Mastering engineer Glenn Meadows of Nashville's Masterfonics also had many questions, but of a practical rather than a theoretical nature. Meadows wanted to know if the music industry would insist on a serial number for each disc, as some music fans have feared, or if a simple ID for one title would suffice. He wondered how a watermark or ID could be extracted if it were inserted in error. Engineers must have some way of getting back to the original uncontaminated recording, he insisted. "Years of working in this business have taught me that, as often as not, the label is going to call us back at the last moment and say, 'Oh, we sent you the wrong numbers. Use these instead.' Human beings make mistakes. We need some sort of failsafe procedure in place when that happens." To the question of serializing DVDs, Al McPherson replied that it was simply "unworkable." For the near future at least, no one will be able to track you down through the purchase of a disc.

At the outset, Jessop included traceability as one of the music industry's goals with watermarking. "We need to be able to trace the origins of pirated recordings," Jessop said.
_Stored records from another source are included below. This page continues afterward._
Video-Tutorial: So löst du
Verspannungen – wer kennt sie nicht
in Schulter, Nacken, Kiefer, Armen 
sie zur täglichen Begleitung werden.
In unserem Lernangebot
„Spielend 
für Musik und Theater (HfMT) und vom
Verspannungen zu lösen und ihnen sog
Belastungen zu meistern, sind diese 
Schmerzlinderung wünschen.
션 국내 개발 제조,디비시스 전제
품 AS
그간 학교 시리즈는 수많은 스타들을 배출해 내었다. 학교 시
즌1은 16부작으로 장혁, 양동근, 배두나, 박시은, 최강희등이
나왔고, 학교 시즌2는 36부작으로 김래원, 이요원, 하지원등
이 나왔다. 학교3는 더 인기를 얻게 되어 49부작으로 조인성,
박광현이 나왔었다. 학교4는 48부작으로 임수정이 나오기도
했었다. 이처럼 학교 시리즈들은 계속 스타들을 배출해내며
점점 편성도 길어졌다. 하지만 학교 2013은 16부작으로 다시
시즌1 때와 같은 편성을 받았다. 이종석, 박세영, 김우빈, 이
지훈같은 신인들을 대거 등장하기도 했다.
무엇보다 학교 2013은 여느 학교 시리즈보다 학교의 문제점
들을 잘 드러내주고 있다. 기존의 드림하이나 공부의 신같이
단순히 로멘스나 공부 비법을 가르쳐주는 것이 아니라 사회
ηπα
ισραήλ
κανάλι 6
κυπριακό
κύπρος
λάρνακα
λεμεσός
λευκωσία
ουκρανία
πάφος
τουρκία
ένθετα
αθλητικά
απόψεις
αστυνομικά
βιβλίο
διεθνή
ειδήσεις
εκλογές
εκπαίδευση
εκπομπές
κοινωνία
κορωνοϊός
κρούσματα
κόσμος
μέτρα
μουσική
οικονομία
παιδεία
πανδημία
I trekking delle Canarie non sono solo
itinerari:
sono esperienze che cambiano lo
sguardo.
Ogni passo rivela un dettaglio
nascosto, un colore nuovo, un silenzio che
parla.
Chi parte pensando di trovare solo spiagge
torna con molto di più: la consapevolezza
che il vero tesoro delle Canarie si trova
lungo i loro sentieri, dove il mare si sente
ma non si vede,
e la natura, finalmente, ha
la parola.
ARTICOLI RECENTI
Karlheinz Brandenburg, of Germany's Fraunhofer IIS-A AEMT, discussed what he called "forensic rather than block watermarking," and said that more testing is needed. "It's impossible to say that it's not audible," Brandenburg asserted.

Several panelists agreed that a watermark undetectable in a short ABX test might become irritatingly obvious in long-term listening. Despite the many arguments launched against watermarking, Verance Corporation president David Leibowitz stood by it as the best solution for the music industry in an age when digital high technology enters new hands daily.
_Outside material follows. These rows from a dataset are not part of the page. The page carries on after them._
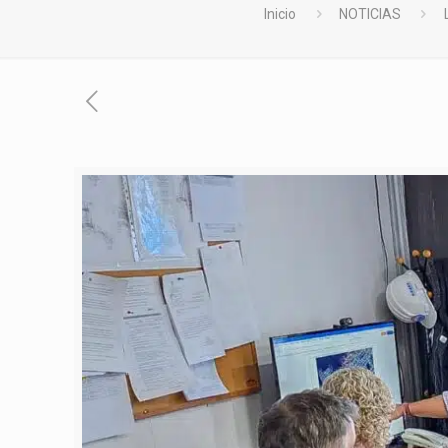
Inicio
NOTICIAS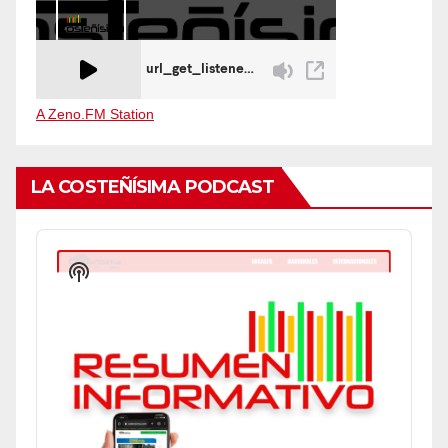
A Zeno.FM Station
LA COSTEÑÍSIMA PODCAST
Audio
Player
Show
Podcast
Information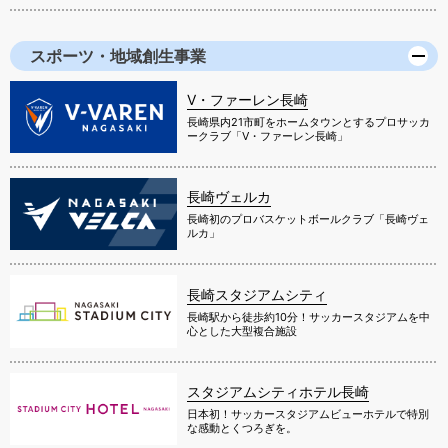
スポーツ・地域創生事業
V・ファーレン長崎
長崎県内21市町をホームタウンとするプロサッカ
ークラブ「V・ファーレン長崎」
長崎ヴェルカ
長崎初のプロバスケットボールクラブ「長崎ヴェ
ルカ」
長崎スタジアムシティ
長崎駅から徒歩約10分！サッカースタジアムを中
心とした大型複合施設
スタジアムシティホテル長崎
日本初！サッカースタジアムビューホテルで特別
な感動とくつろぎを。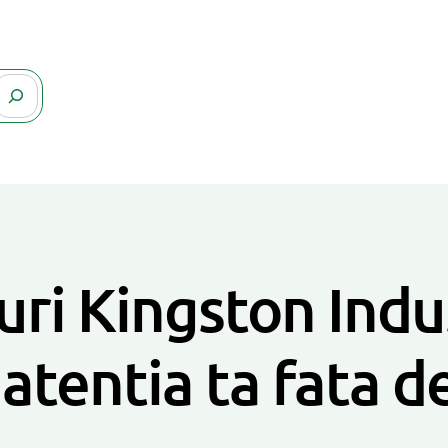
ri Kingston Indus
atentia ta fata d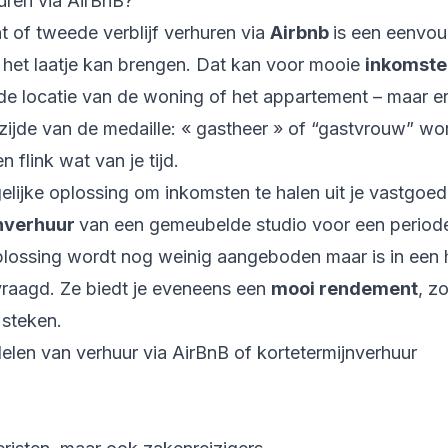
uren via AirBnB?
 of tweede verblijf verhuren via
Airbnb
is een eenvou
n het laatje kan brengen. Dat kan voor mooie
inkomst
 de locatie van de woning of het appartement – maar er
rzijde van de medaille: « gastheer » of “gastvrouw” wo
 en flink wat van je tijd.
lijke oplossing om inkomsten te halen uit je vastgoedi
jnverhuur
van een gemeubelde studio voor een periode
ossing wordt nog weinig aangeboden maar is in een 
vraagd. Ze biedt je eveneens een
mooi rendement
, z
t steken.
elen van verhuur via AirBnB of kortetermijnverhuur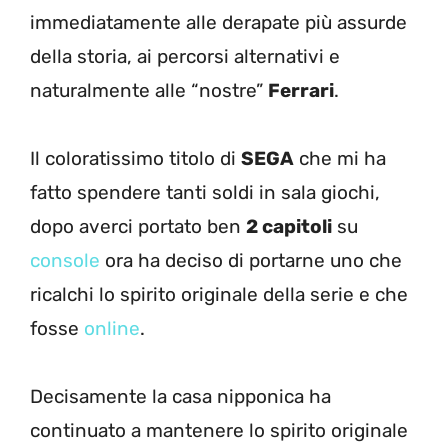
immediatamente alle derapate più assurde
della storia, ai percorsi alternativi e
naturalmente alle “nostre”
Ferrari
.
Il coloratissimo titolo di
SEGA
che mi ha
fatto spendere tanti soldi in sala giochi,
dopo averci portato ben
2 capitoli
su
console
ora ha deciso di portarne uno che
ricalchi lo spirito originale della serie e che
fosse
online
.
Decisamente la casa nipponica ha
continuato a mantenere lo spirito originale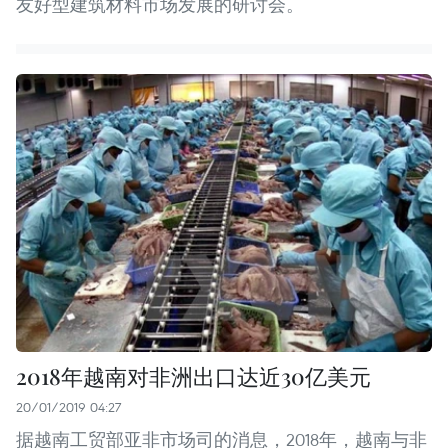
友好型建筑材料市场发展的研讨会。
2018年越南对非洲出口达近30亿美元
20/01/2019 04:27
据越南工贸部亚非市场司的消息，2018年，越南与非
Perhaps not coincidentally, on the opening day of the AES convention, Sonic Solutions announced that it is ready to support the final version of the new DVD-Audio specification, Version 1.2. "Using the new capabilities defined by the expanded specification and incorporated in Sonic DVD Creator AV, DVD-Audio producers will now be able to include copy protection and content watermarking in their DVD-Audio titles," stated the official press release. "Version 1.2 of the specification defines a new copy-protection method called CPPM (Copy Protection for Prerecorded Media), developed by 4CEntity, LLC. The CPPM specification defines a renewable cryptographic method for protecting entertainment content when recorded on physical media. . . . Sonic will also integrate Verance watermarking technology as an option with SonicStudio HD for secure content delivery in DVD media," the announcement continued.

The controversy is far from resolved. It's perhaps cold comfort to audiophiles, but the always-trenchant David Chesky reminded all in attendance that record labels like his, which specialize in jazz and classical recordings, are as unlikely to use watermarking as pirates are to mass-produce copies of such labels' recordings. As he put it, the stuff that's going to be hammered hard with watermarks is so nasty that "you could mark it with a lawnmower and never hear the difference."